*** Dataset
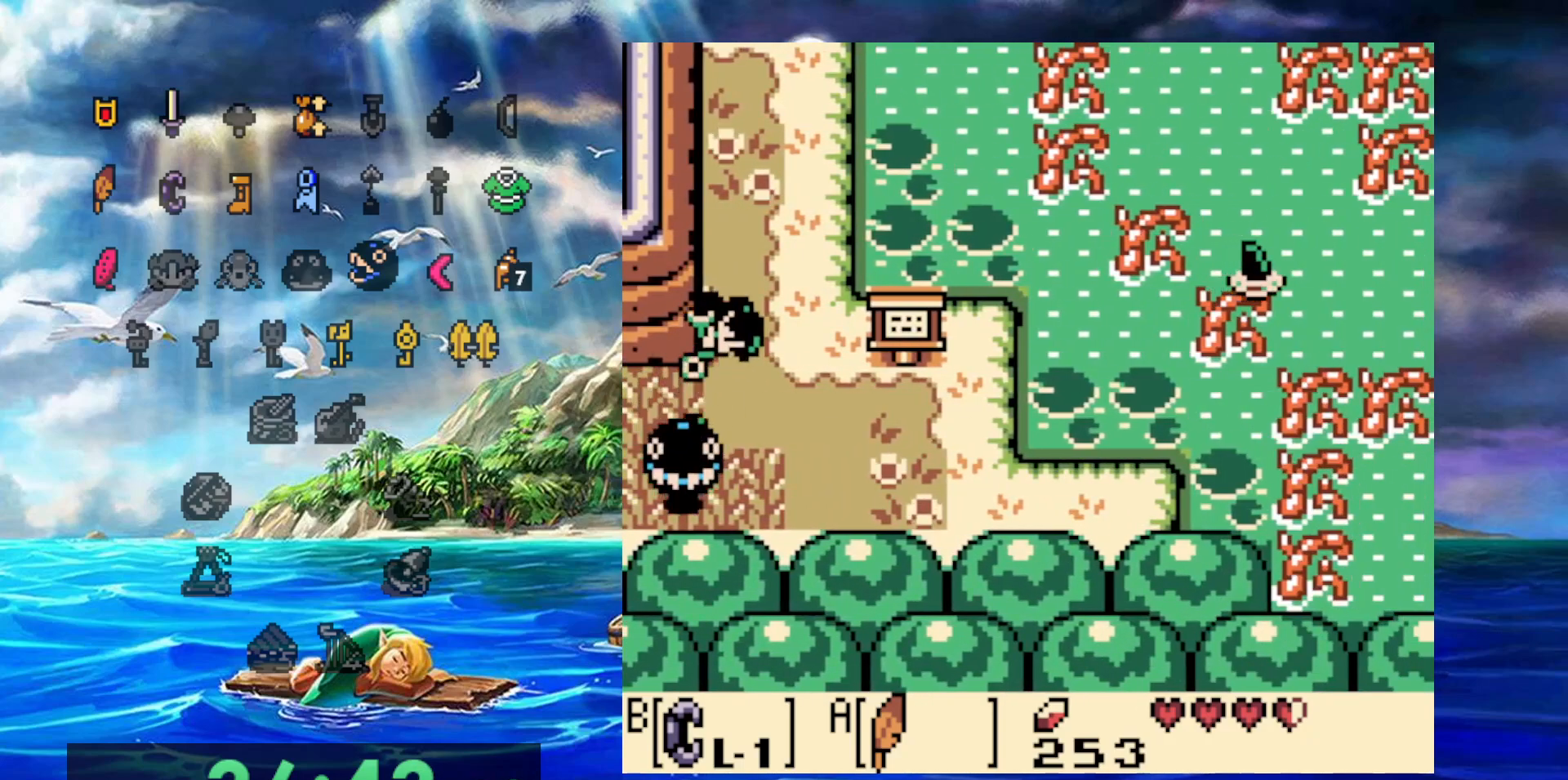
{"dt_ms": 500, "buttons": ["A", "DPAD_RIGHT"], "events": [[317, "A", "up"], [500, "A", "down"]]}
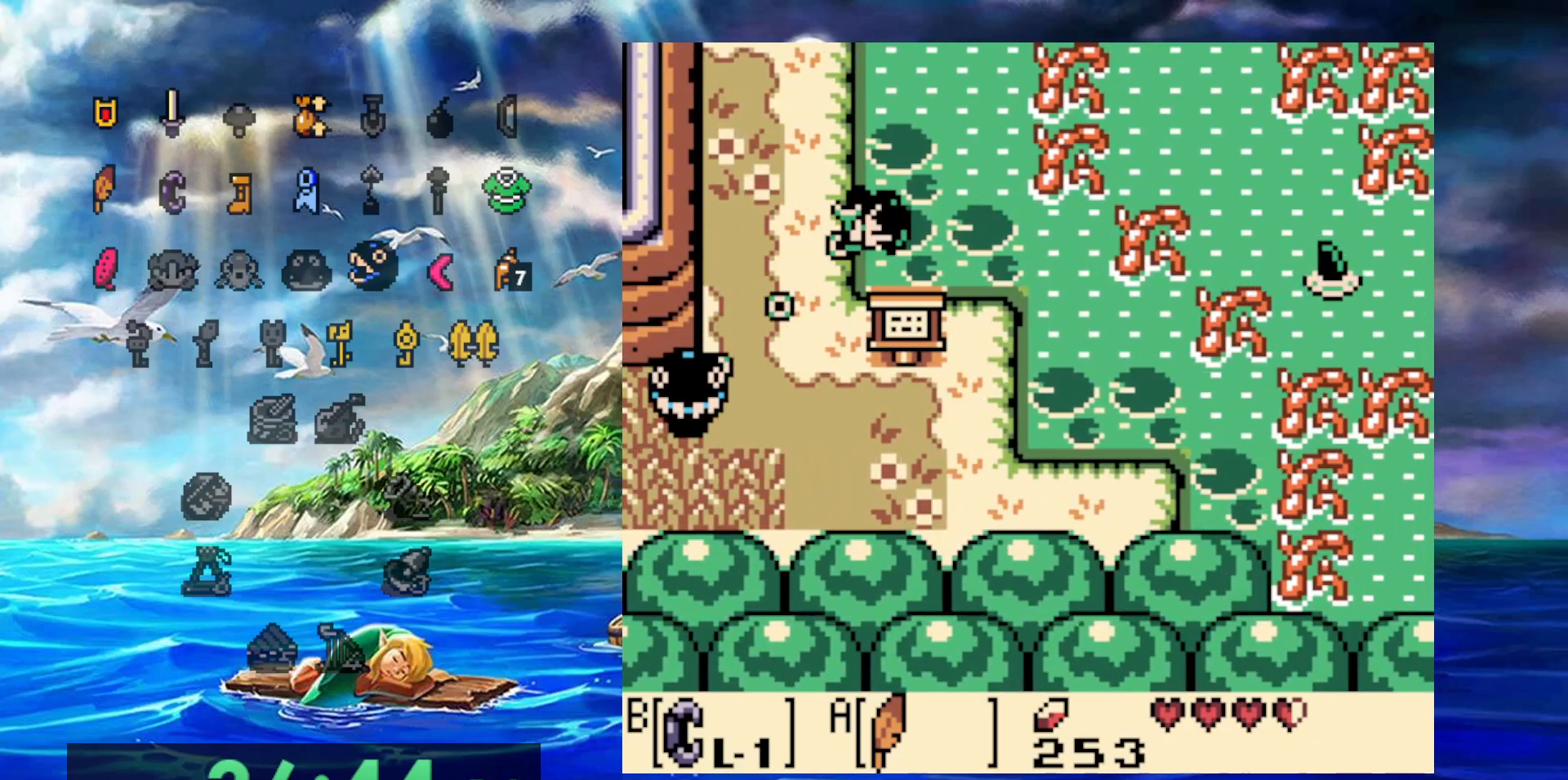
{"dt_ms": 500, "buttons": []}
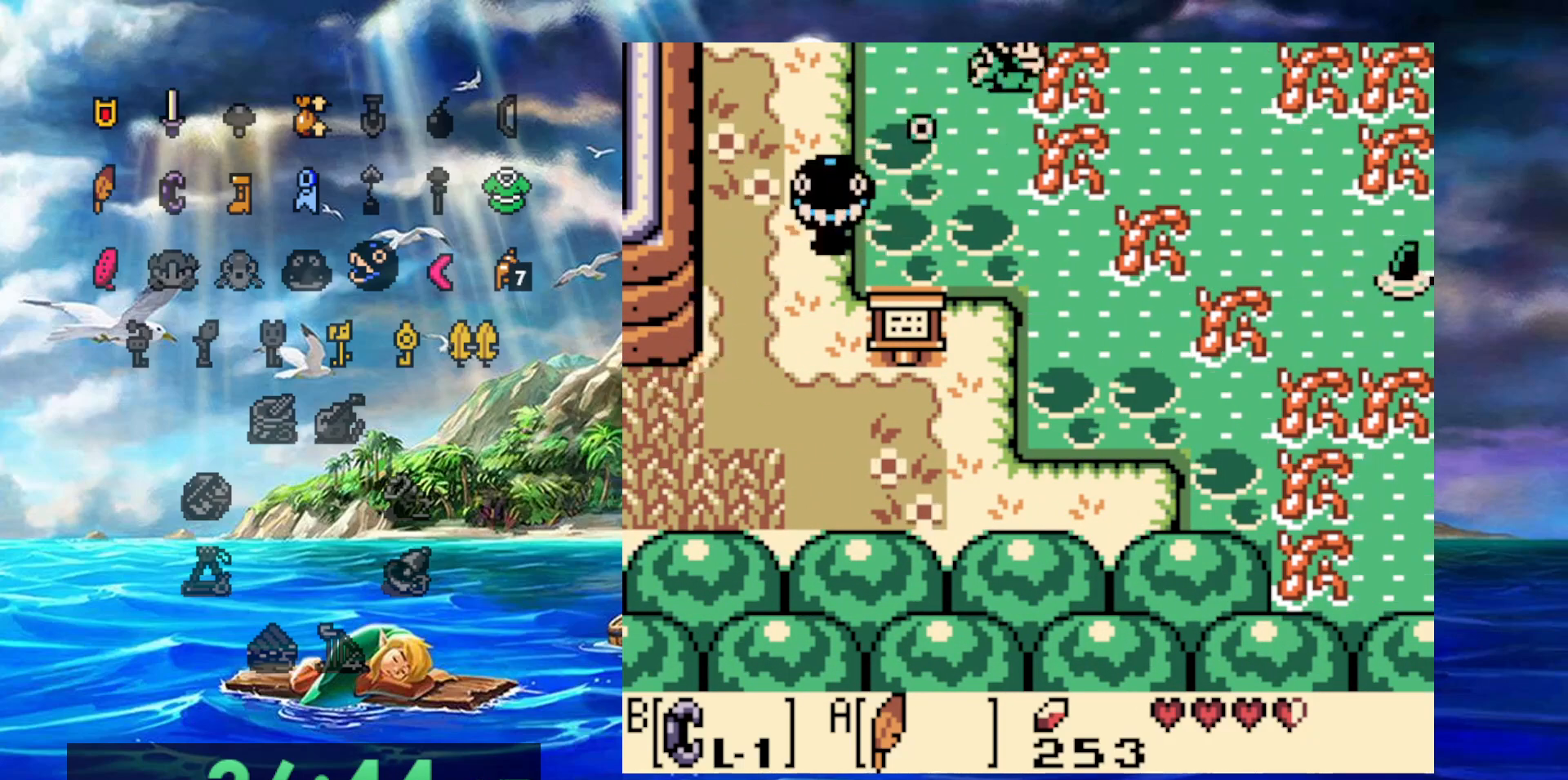
{"dt_ms": 500, "buttons": [], "events": []}
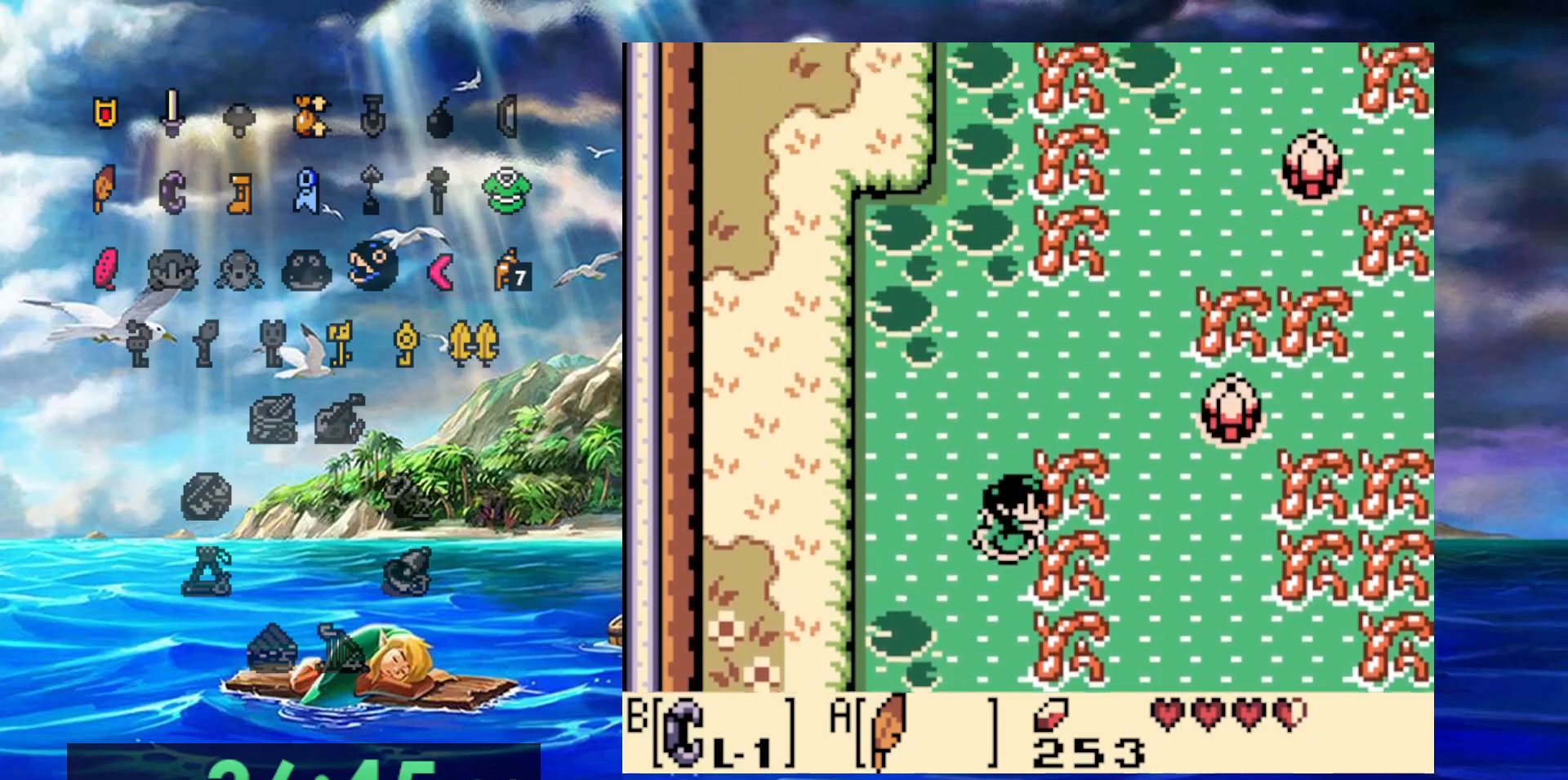
{"dt_ms": 1000, "buttons": ["DPAD_RIGHT"]}
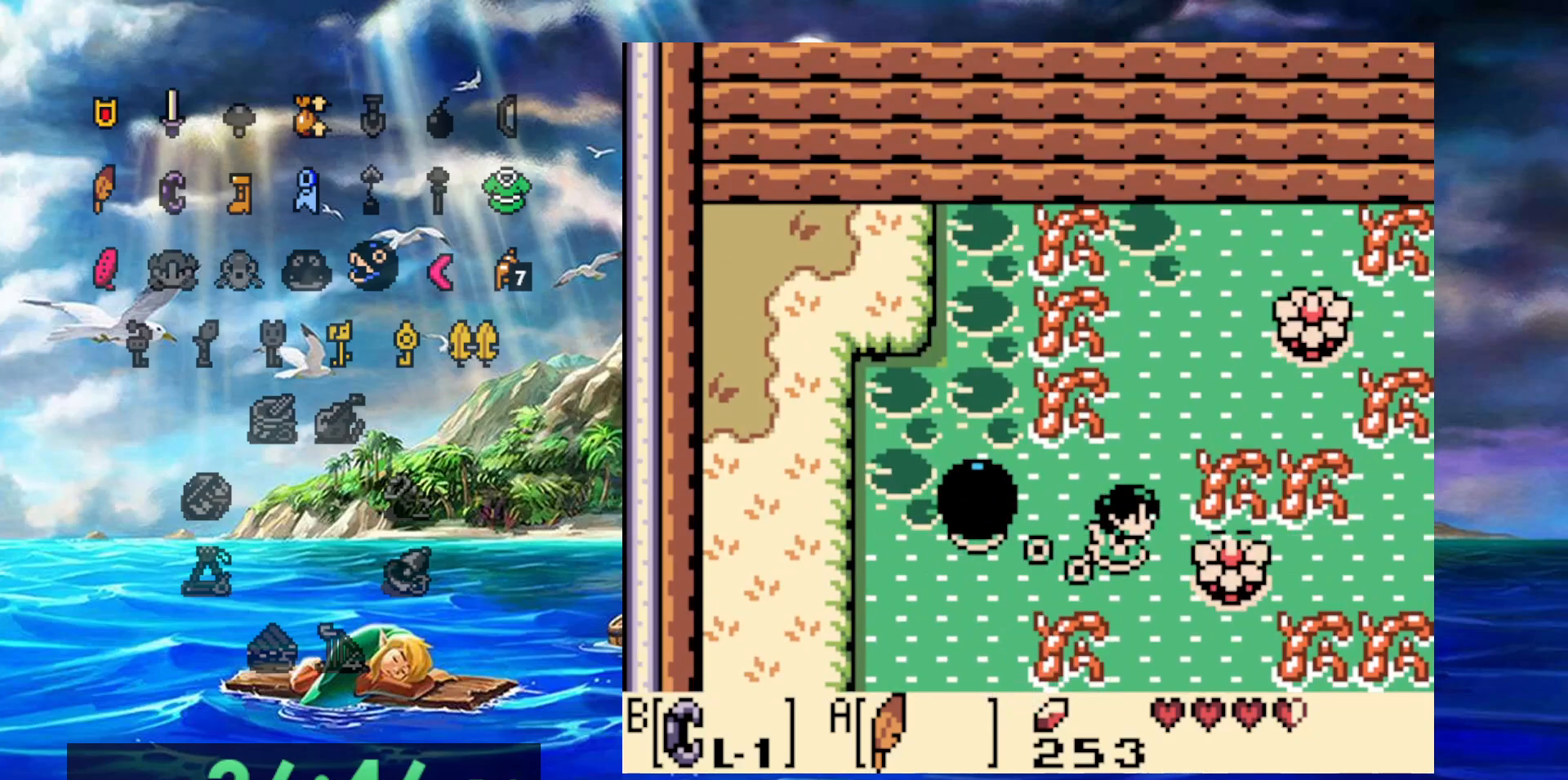
{"dt_ms": 500, "buttons": ["DPAD_RIGHT"], "events": []}
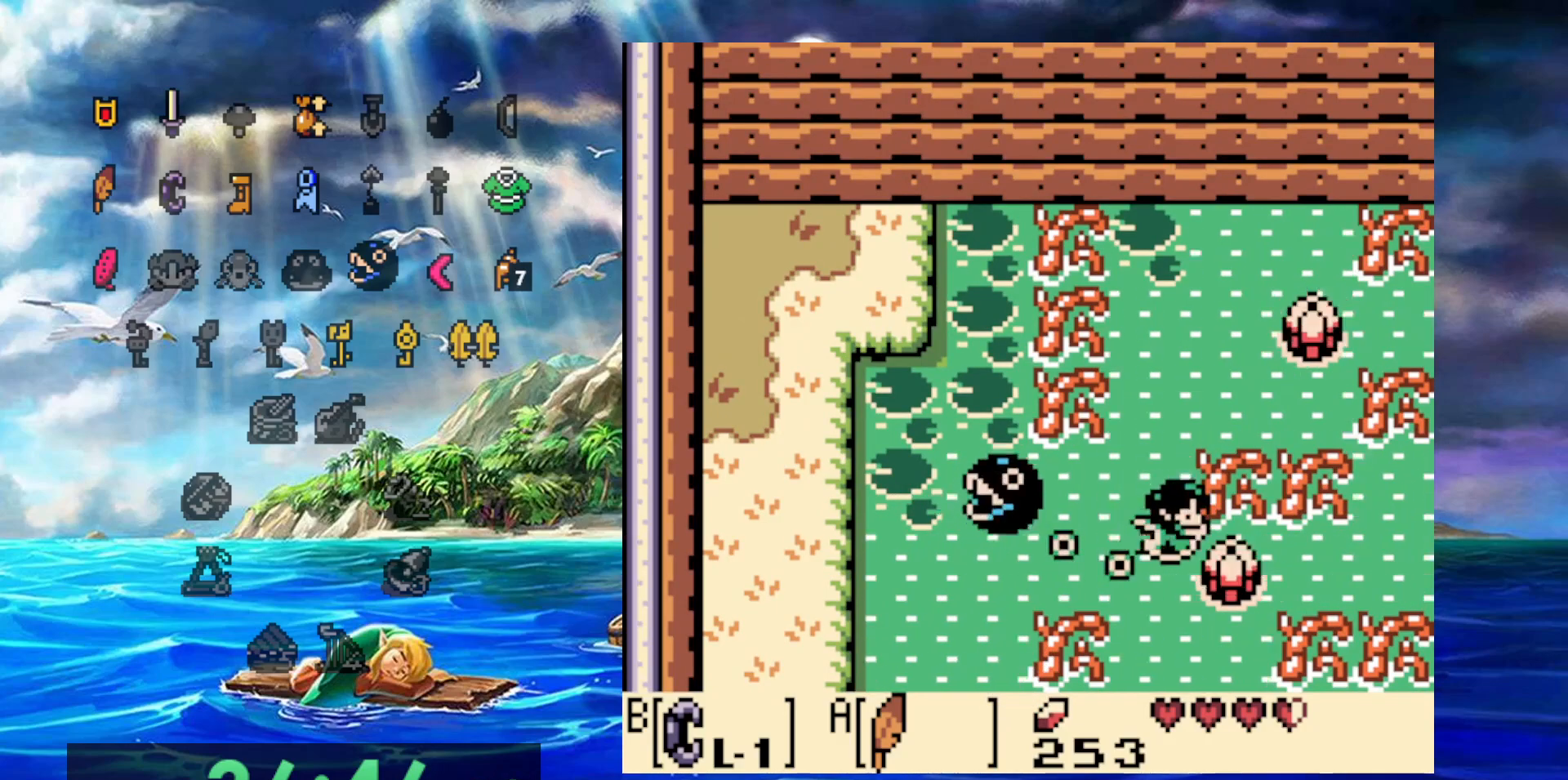
{"dt_ms": 500, "buttons": ["DPAD_RIGHT"], "events": [[17, "DPAD_RIGHT", "up"], [400, "DPAD_RIGHT", "down"]]}
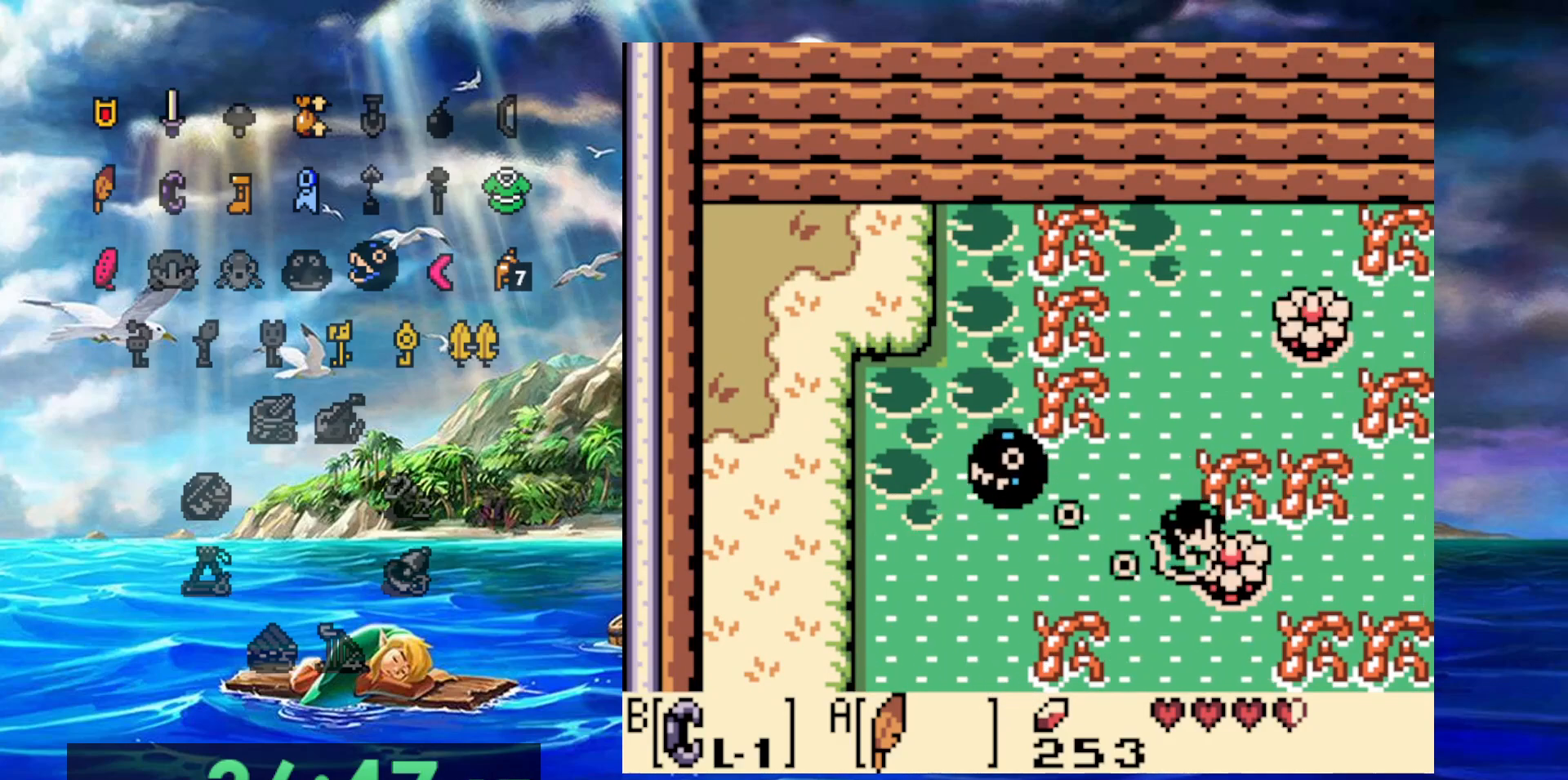
{"dt_ms": 500, "buttons": ["DPAD_RIGHT"], "events": []}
******
Directions: Every line above is to be written out unchanged, with the pictures omitted.

Result for this exercise:
{"dt_ms": 500, "buttons": ["A", "DPAD_RIGHT"], "events": [[317, "A", "up"], [500, "A", "down"]]}
{"dt_ms": 500, "buttons": []}
{"dt_ms": 500, "buttons": [], "events": []}
{"dt_ms": 1000, "buttons": ["DPAD_RIGHT"]}
{"dt_ms": 500, "buttons": ["DPAD_RIGHT"], "events": []}
{"dt_ms": 500, "buttons": ["DPAD_RIGHT"], "events": [[17, "DPAD_RIGHT", "up"], [400, "DPAD_RIGHT", "down"]]}
{"dt_ms": 500, "buttons": ["DPAD_RIGHT"], "events": []}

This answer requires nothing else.